The median survival of patients with a CA 19-9 less than the post-treatment median was 13.5 months compared with 7.2 months for those with a CA 19-9 level greater than the median (P=0.003). Patients with no decline in CA 19-9 had a significantly lower tumor response rate and a significantly worse overall survival (6 months compared to 13.9 months, P=0.0002). On multivariate analysis, pretreatment CA Inhibitors,research,lifescience,medical 19-9 values greater than and less than the median value of 420 U/mL, post-treatment CA 19-9 values, and a tumor marker decrease during therapy were significantly independent prognostic factors for overall survival. In another concurrent CRT
with conventional fractionation as the primary treatment in sixty-nine patients with LAPC, Koom et al. documented that the powerful cutoff points were pretreatment CA 19-9 level of 1,200 U/mL, post-treatment CA 19-9 level of 100 U/mL, and CA 19-9 decline of 40% (11). Their
data support the theory that post-treatment CA19-9 levels and CA19-9 decline are significant prognostic factors. These results are Inhibitors,research,lifescience,medical very similar to our findings in the present study.
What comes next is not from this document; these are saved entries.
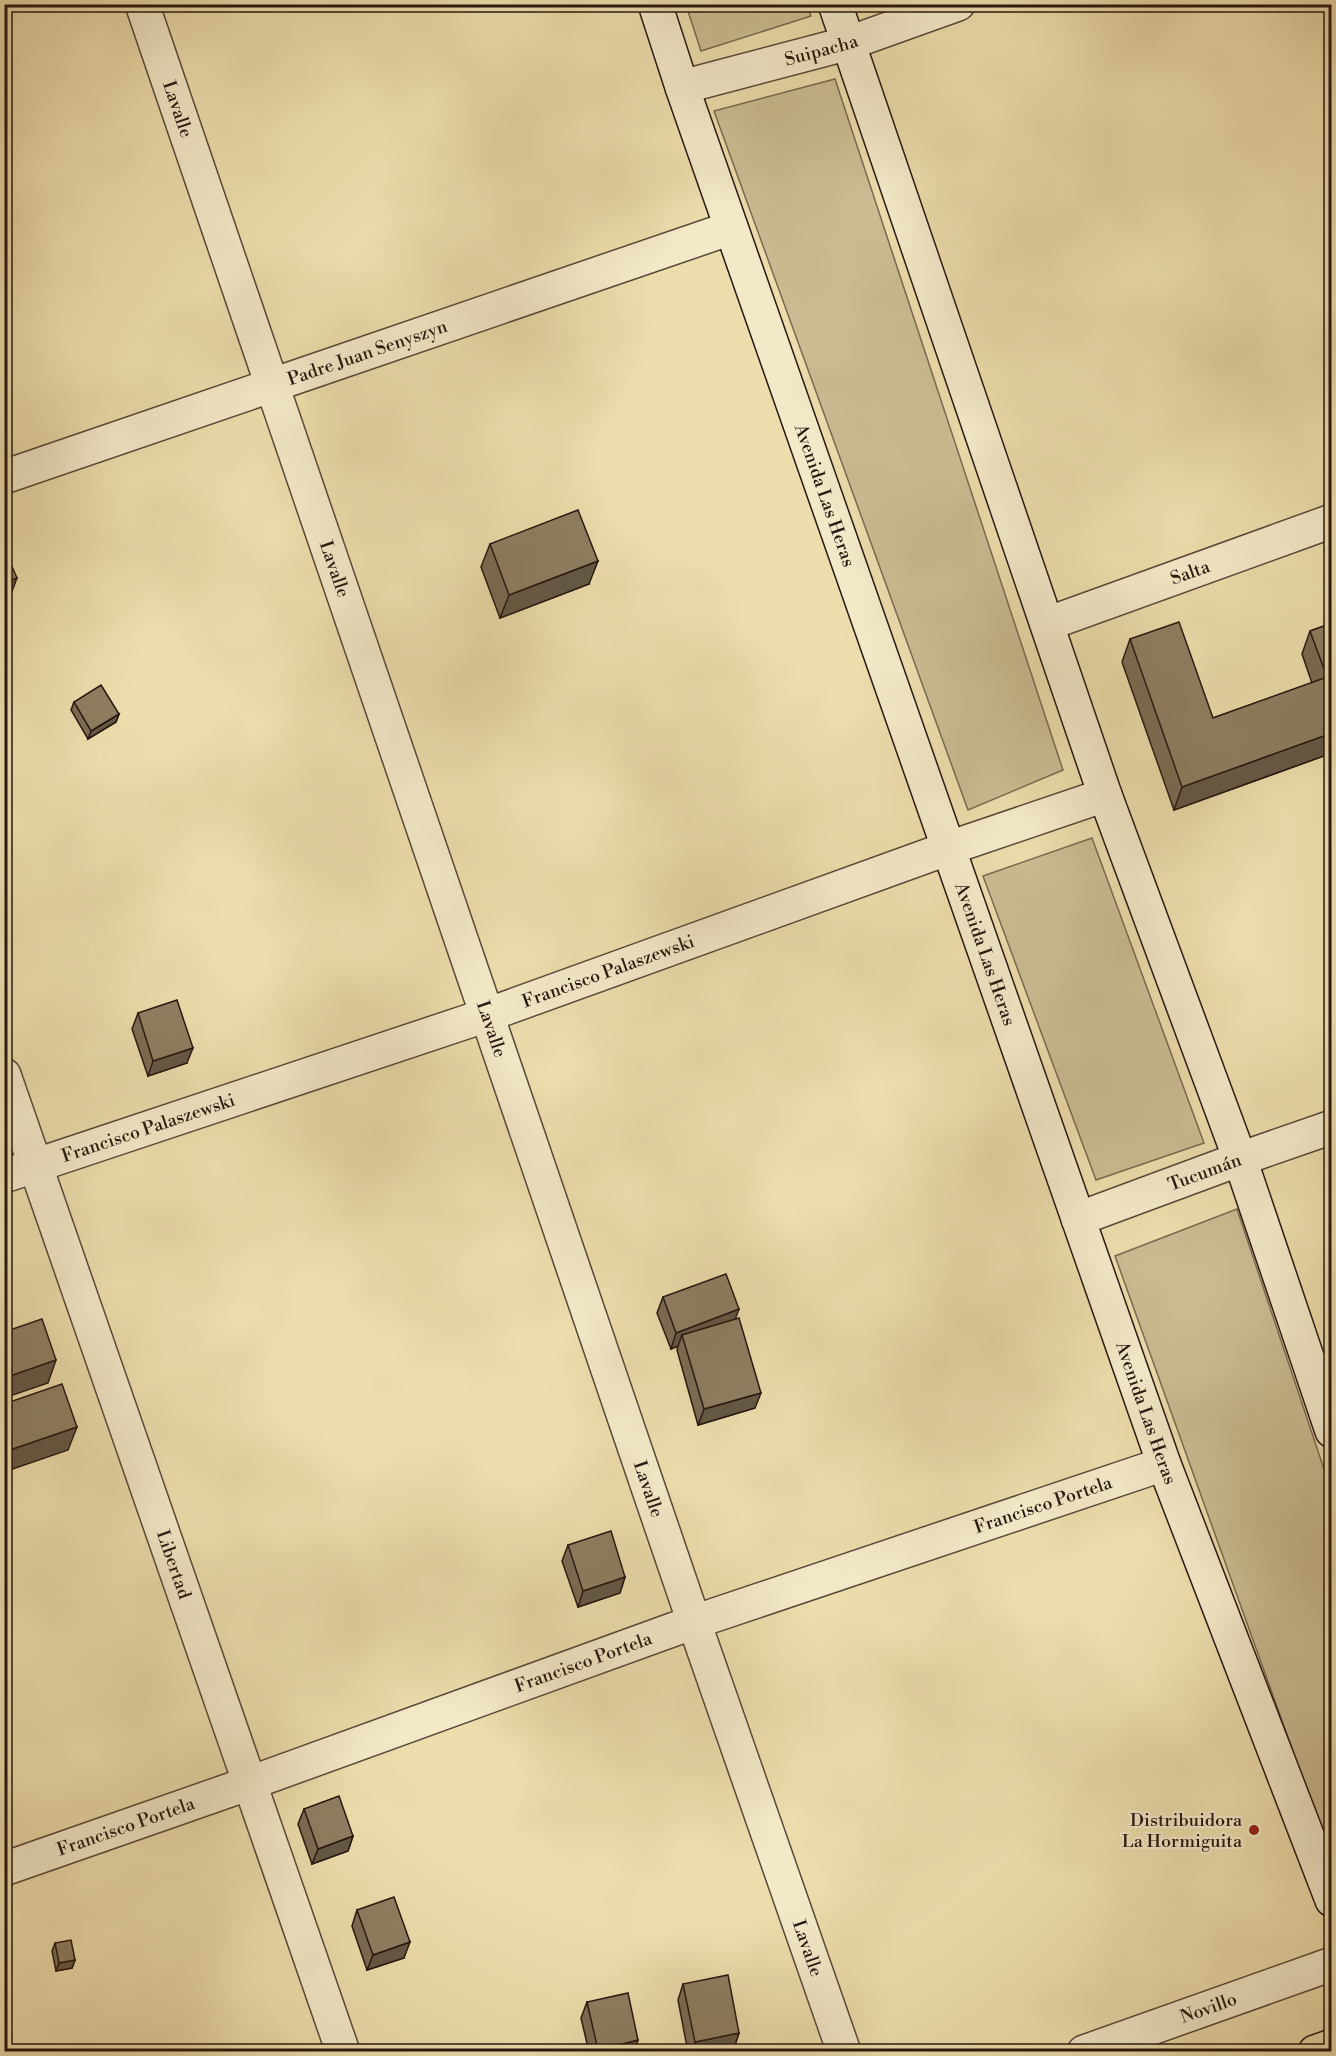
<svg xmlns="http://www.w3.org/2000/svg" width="1336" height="2056" viewBox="0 0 1336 2056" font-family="'Libre Bodoni',serif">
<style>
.green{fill:#cbbb92;stroke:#796952;stroke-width:1.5}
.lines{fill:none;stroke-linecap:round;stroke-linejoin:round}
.minor-casing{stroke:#584838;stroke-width:36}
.secondary-casing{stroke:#271711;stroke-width:36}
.primary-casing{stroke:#271711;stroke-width:36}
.minor{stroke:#f3e9c9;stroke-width:33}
.secondary{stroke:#f3e9c9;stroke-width:33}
.primary{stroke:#edddac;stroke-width:33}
.wall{fill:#7a6c54;stroke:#271711;stroke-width:1.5}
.shaded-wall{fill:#635845;stroke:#271711;stroke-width:1.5}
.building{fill:#8e7e62;stroke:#271711;stroke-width:1.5}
.poi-dot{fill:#8f2418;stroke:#f3e9c9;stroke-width:2}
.labels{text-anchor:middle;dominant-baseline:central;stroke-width:4.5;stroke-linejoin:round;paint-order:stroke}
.street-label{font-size:18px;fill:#271711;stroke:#f3e9c9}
.poi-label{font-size:18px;fill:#271711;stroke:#f3e9c9;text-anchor:end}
</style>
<rect width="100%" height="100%" fill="#edddac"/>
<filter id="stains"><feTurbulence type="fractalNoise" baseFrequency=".00333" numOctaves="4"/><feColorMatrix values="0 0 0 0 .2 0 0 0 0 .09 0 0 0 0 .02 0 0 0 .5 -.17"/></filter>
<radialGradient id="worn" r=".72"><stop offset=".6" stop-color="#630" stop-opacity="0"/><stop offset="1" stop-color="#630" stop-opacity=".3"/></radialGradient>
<!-- green -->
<path class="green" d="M686 5H807L811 16 701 51Z
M835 79 1063 770 968 810 714 111Z
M1092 838 1204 1143 1096 1180 983 876Z
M1237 1209 1331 1490V1857L1115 1256Z"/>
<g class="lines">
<!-- minor casing -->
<g class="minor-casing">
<g id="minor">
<path id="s1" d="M142 4 694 1622 844 2052"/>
<path id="s2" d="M682 87 849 43 958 4"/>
<path id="s3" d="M4 477 731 228"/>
<path id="s4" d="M1047 624 1332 521"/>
<path id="s5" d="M4 1075 343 2052"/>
<path id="s6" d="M4 1176 487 1015 949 848 1105 795"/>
<path id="s7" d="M1078 1219 1240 1159 1332 1127"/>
<path id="s8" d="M4 1869 250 1783 694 1622 1164 1464"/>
<path id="s9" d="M1084 2052 1332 1964"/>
</g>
</g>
<!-- secondary casing -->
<g class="secondary-casing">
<g id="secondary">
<path id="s10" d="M655 4 682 87 1164 1464 1332 1900"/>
<path d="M835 4 1105 795 1240 1159 1332 1431"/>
</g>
</g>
<!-- primary casing -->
<g class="primary-casing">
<path id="primary" d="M1315 2052 1332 2046"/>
</g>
<!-- minor -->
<use href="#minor" class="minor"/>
<!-- secondary -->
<use href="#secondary" class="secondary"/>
<!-- primary -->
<use href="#primary" class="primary"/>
</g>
<!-- wall -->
<path class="wall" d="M490 544 589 584 500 618 481 567Z
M1332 623V753L1174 810 1122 662 1130 639 1213 718 1312 683 1302 654 1310 631Z
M74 702 119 714 116 722 88 739 71 710Z
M138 1013 187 1063 148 1076 132 1029Z
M663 1297 735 1319 755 1408 698 1425 677 1350 678 1346 671 1349 657 1313Z
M568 1545 625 1577 620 1593 578 1607 562 1561Z
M304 1809 353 1836 348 1851 312 1864 298 1824Z
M357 1910 404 1958 367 1970 352 1926Z
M55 1943 75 1960 72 1968 56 1971 52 1951Z
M683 1984 739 2033 734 2048 718 2052H688L678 2000Z
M587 2002 638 2040 634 2052H589L581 2018Z"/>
<!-- shaded-wall -->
<path class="shaded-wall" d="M598 561 589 584 500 618 509 595Z
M17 578 11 594 4 597V583Z
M119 714 116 722 88 739 91 731Z
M1332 733V753L1174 810 1182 787Z
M193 1048 187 1063 148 1076 153 1061Z
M739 1309 733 1325 682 1335 678 1346 671 1349 676 1333Z
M56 1360 48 1383 4 1398V1378Z
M761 1393 755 1408 698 1425 704 1409Z
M77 1427 68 1450 4 1472V1452Z
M625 1577 620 1593 578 1607 583 1591Z
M353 1836 348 1851 312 1864 318 1849Z
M410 1942 404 1958 367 1970 373 1955Z
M75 1960 72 1968 56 1971 59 1963Z
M739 2033 734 2048 718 2052H691L695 2042Z
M638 2040 634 2052H597L598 2050Z"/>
<!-- building -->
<path class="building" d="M578 510 598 561 509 595 490 544Z
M4 548 17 578 4 583Z
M1179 622 1213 718 1327 677 1310 631 1332 623V733L1182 787 1130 639Z
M101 685 119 714 91 731 74 702Z
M177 1000 193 1048 153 1061 138 1013Z
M726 1274 739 1309 676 1333 663 1297Z
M739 1318 761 1393 704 1409 682 1335Z
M42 1319 56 1360 4 1378V1332Z
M62 1384 77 1427 4 1452V1404Z
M611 1531 625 1577 583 1591 568 1545Z
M339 1796 353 1836 318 1849 304 1809Z
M394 1897 410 1942 373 1955 357 1910Z
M71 1940 75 1960 59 1963 55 1943Z
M728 1975 739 2033 695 2042 683 1984Z
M628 1993 638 2040 598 2050 587 2002Z"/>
<!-- markers -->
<circle class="poi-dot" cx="1254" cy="1830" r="6"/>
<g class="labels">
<!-- street labels -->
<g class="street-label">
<text stroke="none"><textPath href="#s2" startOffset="144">Suipacha</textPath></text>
<text stroke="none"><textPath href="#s1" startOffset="111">Lavalle</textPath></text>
<text stroke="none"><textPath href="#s3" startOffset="384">Padre Juan Senyszyn</textPath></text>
<text stroke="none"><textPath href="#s10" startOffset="520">Avenida Las Heras</textPath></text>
<text stroke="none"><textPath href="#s1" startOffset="597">Lavalle</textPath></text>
<text stroke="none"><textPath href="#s4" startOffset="152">Salta</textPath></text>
<text stroke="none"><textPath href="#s10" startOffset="1006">Avenida Las Heras</textPath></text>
<text stroke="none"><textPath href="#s6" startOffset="638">Francisco Palaszewski</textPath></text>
<text stroke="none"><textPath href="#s1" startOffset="1083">Lavalle</textPath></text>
<text stroke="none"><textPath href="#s6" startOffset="152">Francisco Palaszewski</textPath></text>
<text stroke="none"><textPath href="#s7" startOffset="135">Tucumán</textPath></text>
<text stroke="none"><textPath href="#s10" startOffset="1492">Avenida Las Heras</textPath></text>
<text stroke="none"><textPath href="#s1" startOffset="1569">Lavalle</textPath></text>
<text stroke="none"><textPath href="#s8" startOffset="1101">Francisco Portela</textPath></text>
<text stroke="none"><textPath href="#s5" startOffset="518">Libertad</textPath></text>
<text stroke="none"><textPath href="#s8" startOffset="615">Francisco Portela</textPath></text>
<text stroke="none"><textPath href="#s8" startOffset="129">Francisco Portela</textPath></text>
<text stroke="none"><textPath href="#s1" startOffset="2055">Lavalle</textPath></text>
<text stroke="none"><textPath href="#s9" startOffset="132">Novillo</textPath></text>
</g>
<!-- poi labels -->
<g class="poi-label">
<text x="1242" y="1820">Distribuidora<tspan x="1242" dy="21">La Hormiguita</tspan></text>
</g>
</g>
<!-- margin -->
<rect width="1336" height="2056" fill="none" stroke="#edddac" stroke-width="24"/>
<rect x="6" y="6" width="1324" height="2044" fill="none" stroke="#271711" stroke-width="3"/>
<rect x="12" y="12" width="1312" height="2032" fill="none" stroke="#271711" stroke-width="1.5"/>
<rect width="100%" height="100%" filter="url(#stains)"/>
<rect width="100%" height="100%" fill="url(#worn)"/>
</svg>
On univariate analysis, Inhibitors,research,lifescience,medical we found that post CRT CA 19-9 <50 U/mL, post CRT CA 19-9 <85.5 U/mL, percent change ≥90%, and histologic grade all showed prognostic significance predictor of survival. The median survival of patients with a CA 19-9 less than the post-treatment median was 10.3 months compared with those with a CA 19-9 level greater than the median value of 85.5 U/mL (P=0.0242). Our results were confirmed on multivariate analysis Inhibitors,research,lifescience,medical showing that a post treatment CA 19-9 level less than the median value of 85.5 U/mL was an independent prognostic factor for overall survival. A strength of our study was that the first post-CRT CA 19-9 levels was tested in 50 point increments and percent change in pre and post
treatment CA 19-9 was tested in 10% increments. This allowed us to detect subtle incremental changes that would otherwise not have been detected if a Selleck Tasocitinib different method Inhibitors,research,lifescience,medical was used. In addition, all patients with a serum bilirubin more than 2 mg/dL at the time of CA 19-9 measurement were excluded to account for altered biliary excretion, for which bilirubin is a reasonable marker. This has been documented to occur at levels 1.5× the upper limit of normal or at a level of approximately 2.0 mg/dL (15). The retrospective nature and sample size are limitations of Tolmetin our study. Patients with CA 19-9 levels within normal limits were not tested for the Lewis antigen. Lewisa-b- and are unable to increase their serum CA 19-9 levels and were not excluded from our analysis (16). However, only approximately 5% of the population are Lewisa-b- so this was unlikely to have a significant effect on our patient population In this study, we analyzed CA 19-9 as a prognostic factor and determined its utility in developing treatment strategies and designing future clinical trials.